Wade and Udonis Haslem are the only players left from the Heat’s championship roster. Dirk Nowitzki and Jason Terry are the only holdovers in Dallas. Pat Riley, who coached the Heat in 2006, is now a reclusive roster architect, seen but rarely heard. Avery Johnson, who coached the Mavericks, is coaching the Nets.
Nowitzki returns to the finals with Jason Kidd, another aging star in search of his first title, and a much sturdier supporting cast, with Tyson Chandler at center and Shawn Marion at small forward. Wade returns, of course, with one of the greatest lineups in history, with LeBron James and Chris Bosh at his side.
This series will bear little resemblance to the first one — unless officiating and Mark Cuban, the Mavericks’ owner, somehow take center stage again.
Wade averaged an incredible 34.7 points, 7.8 rebounds and 3.8 assists in leading Miami to the championship.
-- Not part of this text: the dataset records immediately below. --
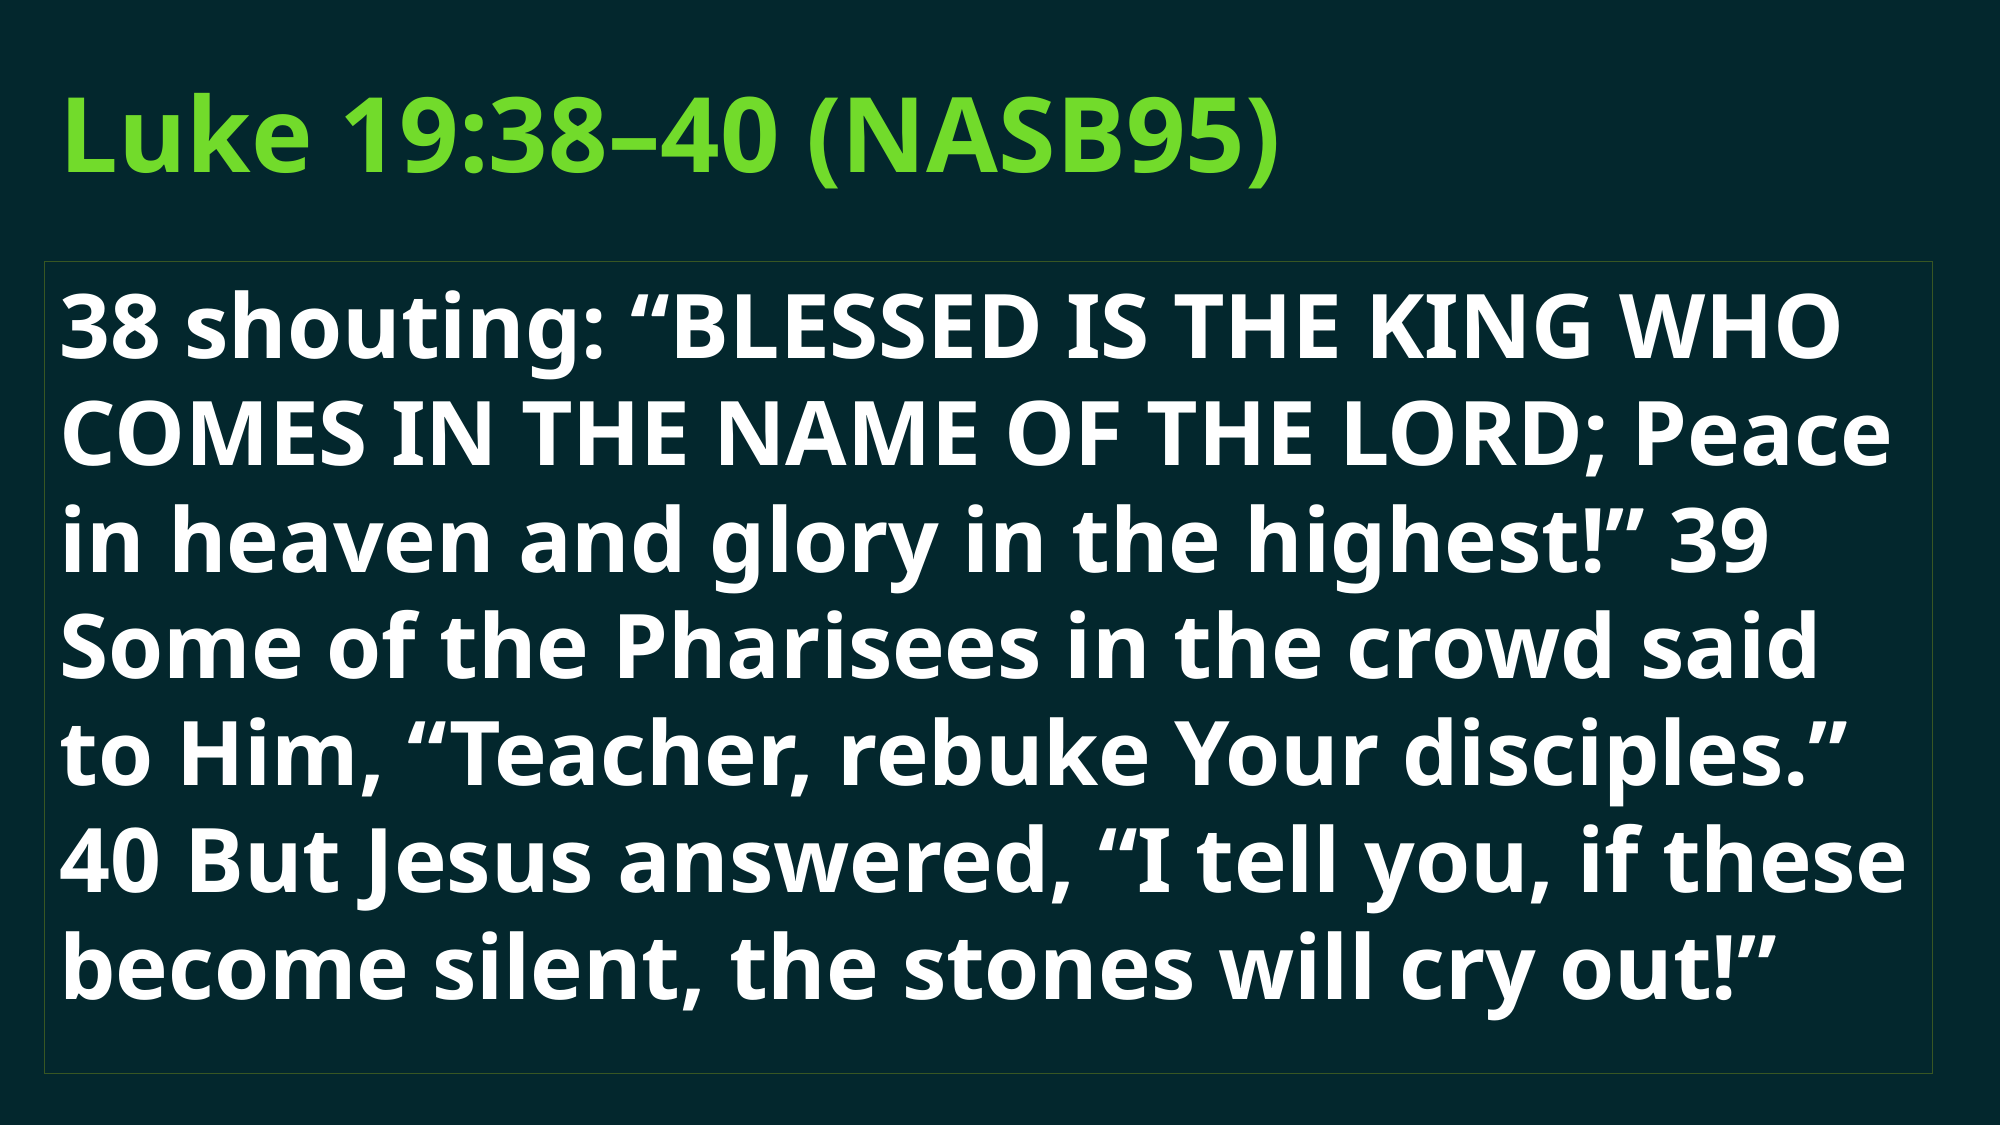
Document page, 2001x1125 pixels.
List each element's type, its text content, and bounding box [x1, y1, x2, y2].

list 38 shouting: “Blessed is the King who comes in the name of the Lord; Peace in heaven and glory in the highest!” 39 Some of the Pharisees in the crowd said to Him, “Teacher, rebuke Your disciples.” 40 But Jesus answered, “I tell you, if these become silent, the stones will cry out!” [44, 261, 1933, 1074]
title Luke 19:38–40 (NASB95) [44, 22, 1933, 240]
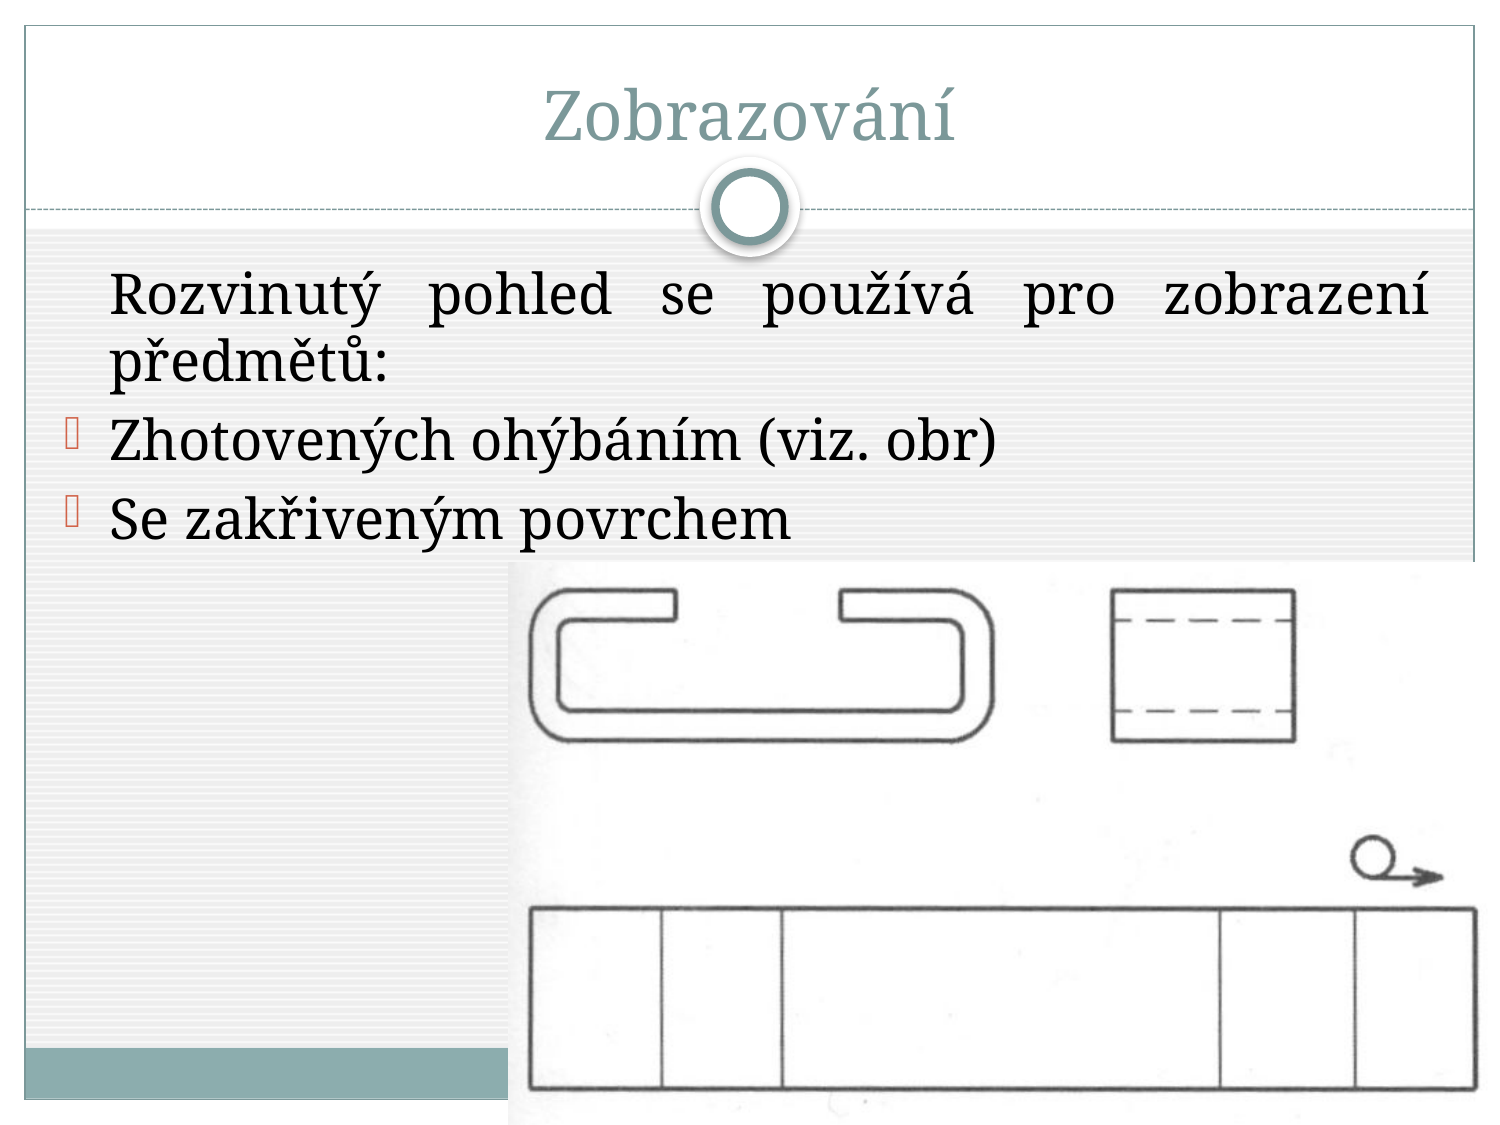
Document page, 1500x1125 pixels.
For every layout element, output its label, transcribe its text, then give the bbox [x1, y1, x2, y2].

title Zobrazování [49, 37, 1450, 162]
list Rozvinutý pohled se používá pro zobrazení předmětů: Zhotovených ohýbáním (viz. obr) Se zakřiveným povrchem [49, 250, 1445, 1001]
picture [507, 562, 1500, 1125]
But the series was, to everyone’s detriment, largely defined by whistles, wailing and controversy. Wade attempted a record 97 free throws in the six games, and 25 in Game 5, when he led the Heat to a 101-100 overtime victory.
The Mavericks were furious for most of the series, never more so than after the Game 5 defeat. Cuban angrily confronted the referee Joe DeRosa on the court and later cursed during an interview. Cuban was fined $250,000 for what the league classified as “several acts of misconduct.”
Cuban was not the only one on edge. Johnson was furious over an O’Neal elbow to the head of Nowitzki in Game 4 — an act that went unpunished. He was incensed that the league suspended Jerry Stackhouse for a flagrant foul on O’Neal in that same game. The usually stoic Nowitzki was fined $5,000 for punting the ball into the stands in Game 5.
There was self-inflicted misery — the Mavericks blowing a 13-point fourth-quarter lead Game 3. Some of the humiliation was out of their control — the city of Dallas publicized a parade route after the Mavericks took a 2-0 lead.
Even the conclusion was contentious and ugly, with Mavericks fans booing during the trophy presentation.
It was a strange, tense, tumultuous championship series and, looking back, a pivotal and unique moment in recent N.B.A. history.
In an era dominated by the Lakers and the Spurs, the Mavericks were the only other Western Conference team to make the finals between 1999 and 2010. Miami’s breakthrough heralded the end of Detroit’s reign in the East, and preceded Boston’s renaissance.
James was still a year away from making his first finals appearance with the Cleveland Cavaliers, whose reign was also short-lived. Not long after Cleveland was swept in the 2007 finals by the San Antonio Spurs, Boston acquired Kevin Garnett and Ray Allen, altering the balance of power and setting in motion the events that pushed James to Miami.
A year after Cuban raged at officials — and fans cooked up conspiracy theories — an actual conspiracy involving a referee was revealed, with the arrest of Tim Donaghy.
The 2006 finals were played amid labor peace, a year removed from a new labor deal. The 2011 finals will be set against a backdrop of labor strife, and an expected lockout. The superstar alliance that Wade, James and Bosh created last summer will weigh heavily on the negotiations between the league and union officials.
In these last peaceful moments, Wade is thinking only of the legacy he began in 2006, before an unexpected half-decade pause.
“It’s only been five years,” Wade said, “but it seems way longer since we experienced this kind of success and winning. And you understand how hard it is now, especially getting back, how hard it was to win a championship. So you seize the moment, and you try to take advantage of the opportunity.”
Five years may be a relative eye-blink to the cosmos, but it is a lifetime in the N.B.A.